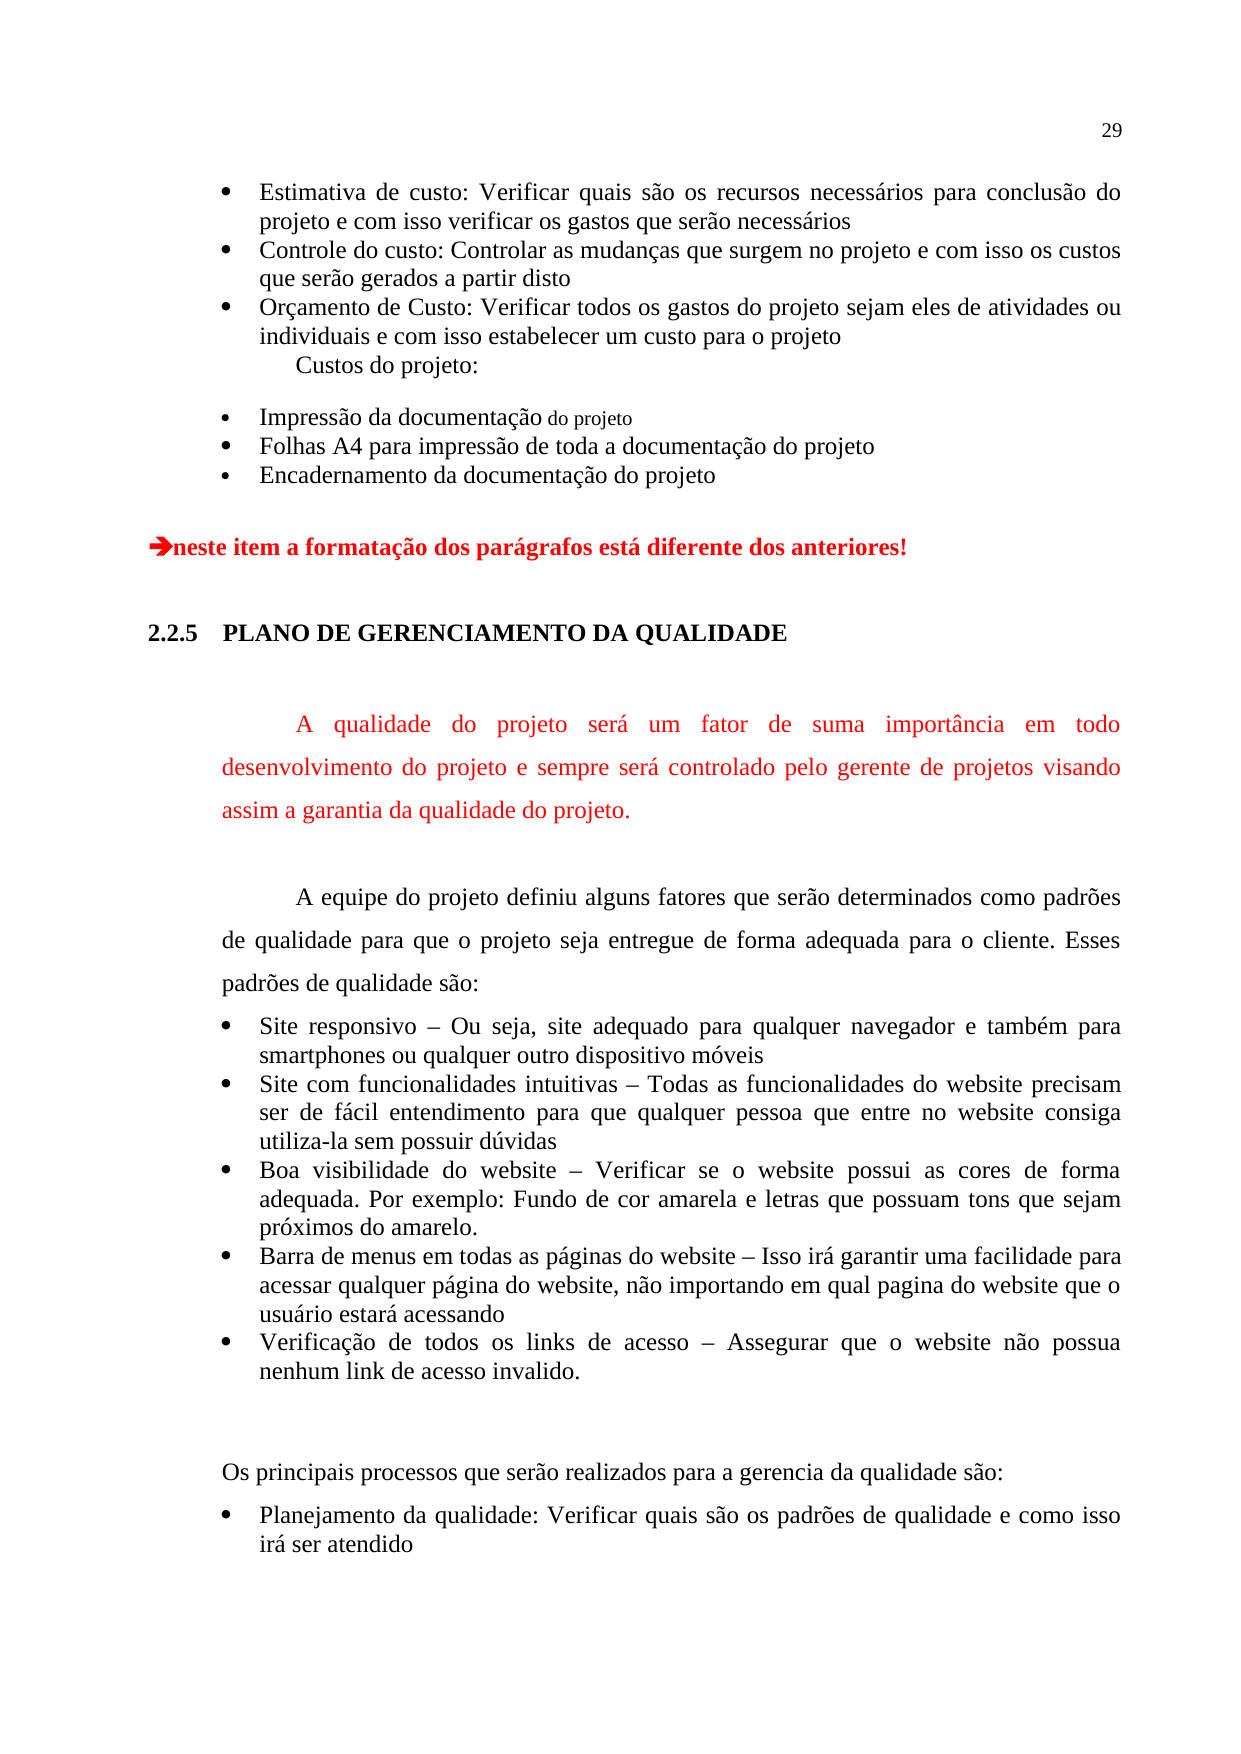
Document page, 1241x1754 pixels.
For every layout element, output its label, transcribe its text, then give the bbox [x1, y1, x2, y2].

list Impressão da documentação do projeto [222, 402, 1122, 431]
list Custos do projeto: [295, 350, 1122, 378]
subtitle PLANO DE GERENCIAMENTO DA QUALIDADE [148, 618, 1122, 647]
text A equipe do projeto definiu alguns fatores que serão determinados como padrões de qualidade para que o projeto seja entregue de forma adequada para o cliente. Esses padrões de qualidade são: [222, 882, 1122, 997]
text Os principais processos que serão realizados para a gerencia da qualidade são: [148, 1457, 1122, 1486]
list Controle do custo: Controlar as mudanças que surgem no projeto e com isso os custos que serão gerados a partir disto [222, 235, 1122, 292]
list Verificação de todos os links de acesso – Assegurar que o website não possua nenhum link de acesso invalido. [222, 1327, 1122, 1385]
list Encadernamento da documentação do projeto [222, 460, 1122, 489]
list Barra de menus em todas as páginas do website – Isso irá garantir uma facilidade para acessar qualquer página do website, não importando em qual pagina do website que o usuário estará acessando [222, 1241, 1122, 1327]
list Site com funcionalidades intuitivas – Todas as funcionalidades do website precisam ser de fácil entendimento para que qualquer pessoa que entre no website consiga utiliza-la sem possuir dúvidas [222, 1069, 1122, 1155]
list Estimativa de custo: Verificar quais são os recursos necessários para conclusão do projeto e com isso verificar os gastos que serão necessários [222, 177, 1122, 235]
list Folhas A4 para impressão de toda a documentação do projeto [222, 431, 1122, 460]
list Orçamento de Custo: Verificar todos os gastos do projeto sejam eles de atividades ou individuais e com isso estabelecer um custo para o projeto [222, 292, 1122, 350]
list Site responsivo – Ou seja, site adequado para qualquer navegador e também para smartphones ou qualquer outro dispositivo móveis [222, 1011, 1122, 1069]
list Boa visibilidade do website – Verificar se o website possui as cores de forma adequada. Por exemplo: Fundo de cor amarela e letras que possuam tons que sejam próximos do amarelo. [222, 1155, 1122, 1241]
text neste item a formatação dos parágrafos está diferente dos anteriores! [148, 532, 1122, 561]
text A qualidade do projeto será um fator de suma importância em todo desenvolvimento do projeto e sempre será controlado pelo gerente de projetos visando assim a garantia da qualidade do projeto. [222, 709, 1122, 824]
list Planejamento da qualidade: Verificar quais são os padrões de qualidade e como isso irá ser atendido [222, 1500, 1122, 1557]
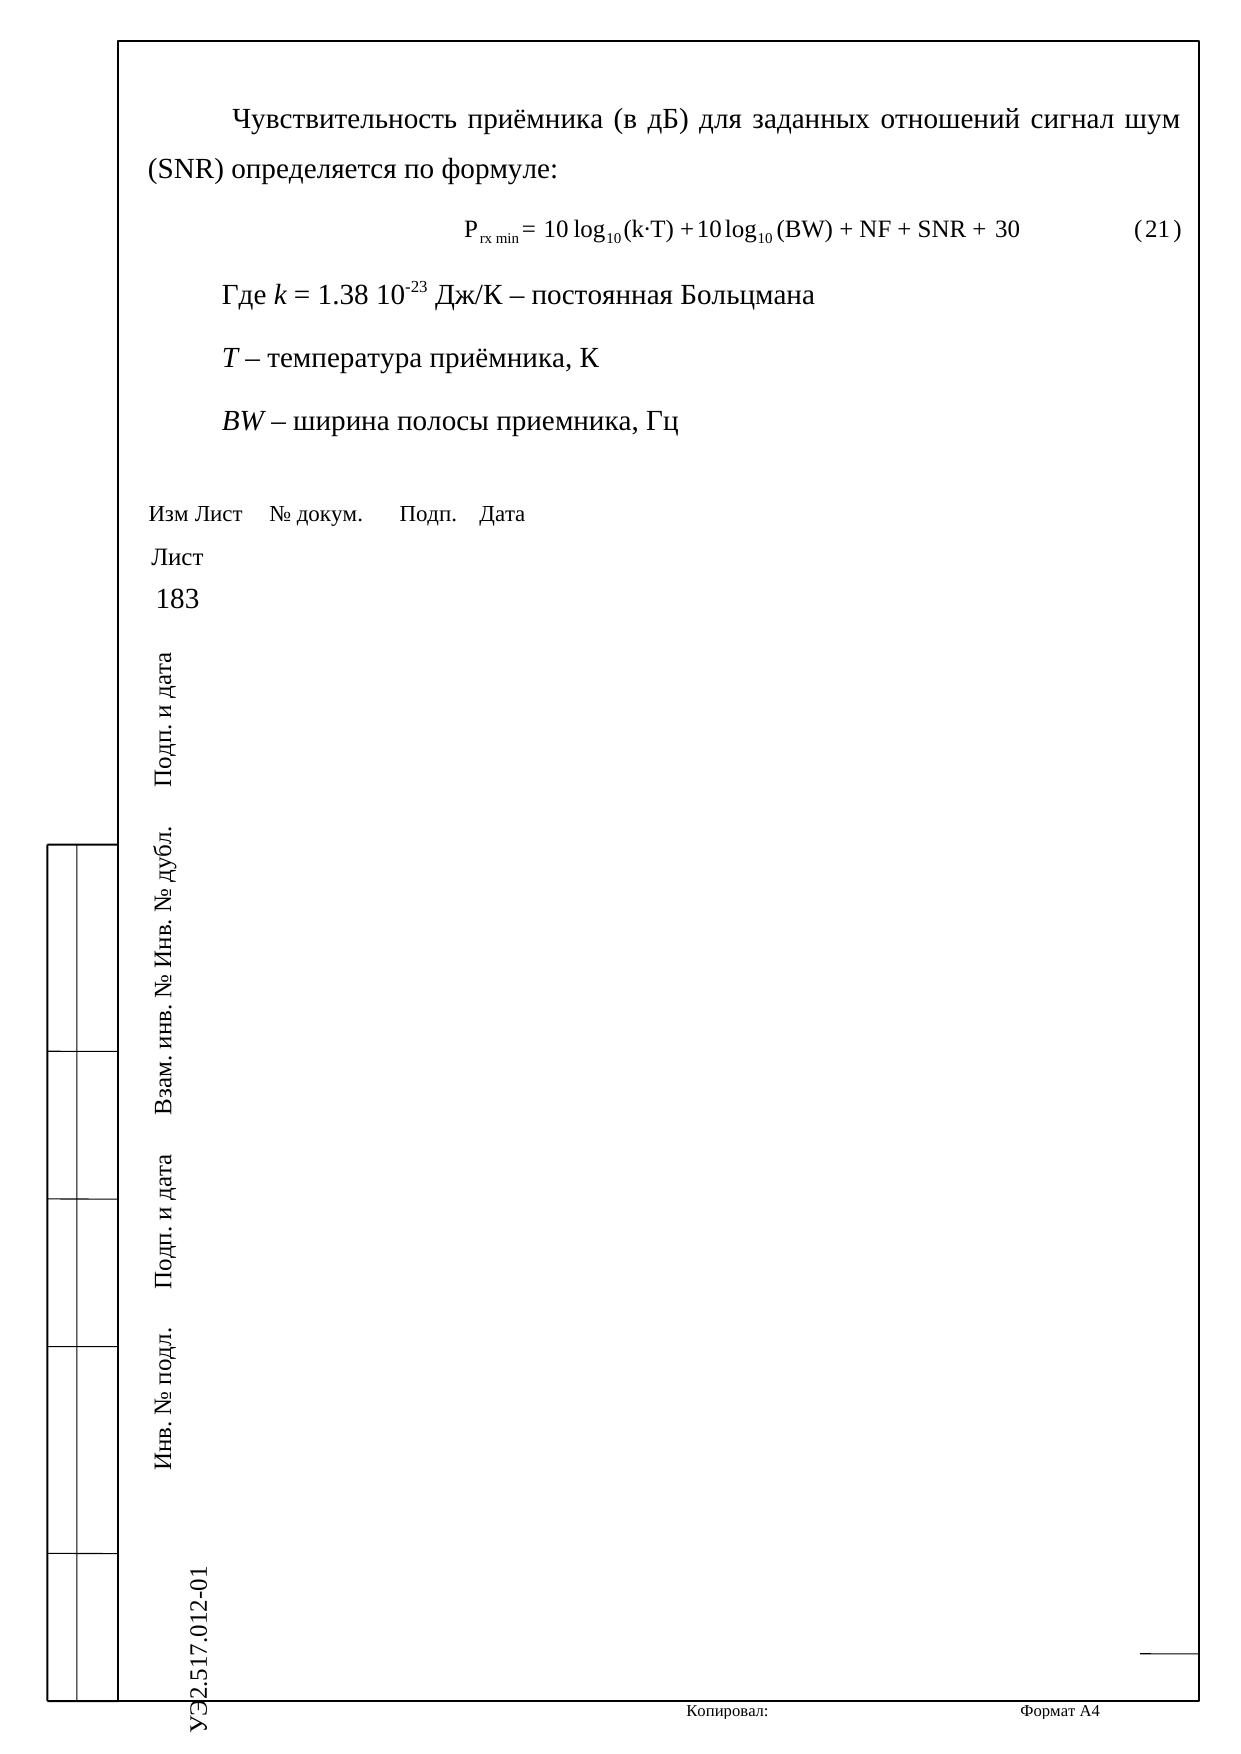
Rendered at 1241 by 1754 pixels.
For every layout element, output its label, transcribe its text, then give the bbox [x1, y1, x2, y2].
□ □ □
Go through the material and copy each line in which the word "padrões" occurs.

## Reply
text A equipe do projeto definiu alguns fatores que serão determinados como padrões de qualidade para que o projeto seja entregue de forma adequada para o cliente. Esses padrões de qualidade são: [222, 882, 1122, 997]
list Planejamento da qualidade: Verificar quais são os padrões de qualidade e como isso irá ser atendido [222, 1500, 1122, 1557]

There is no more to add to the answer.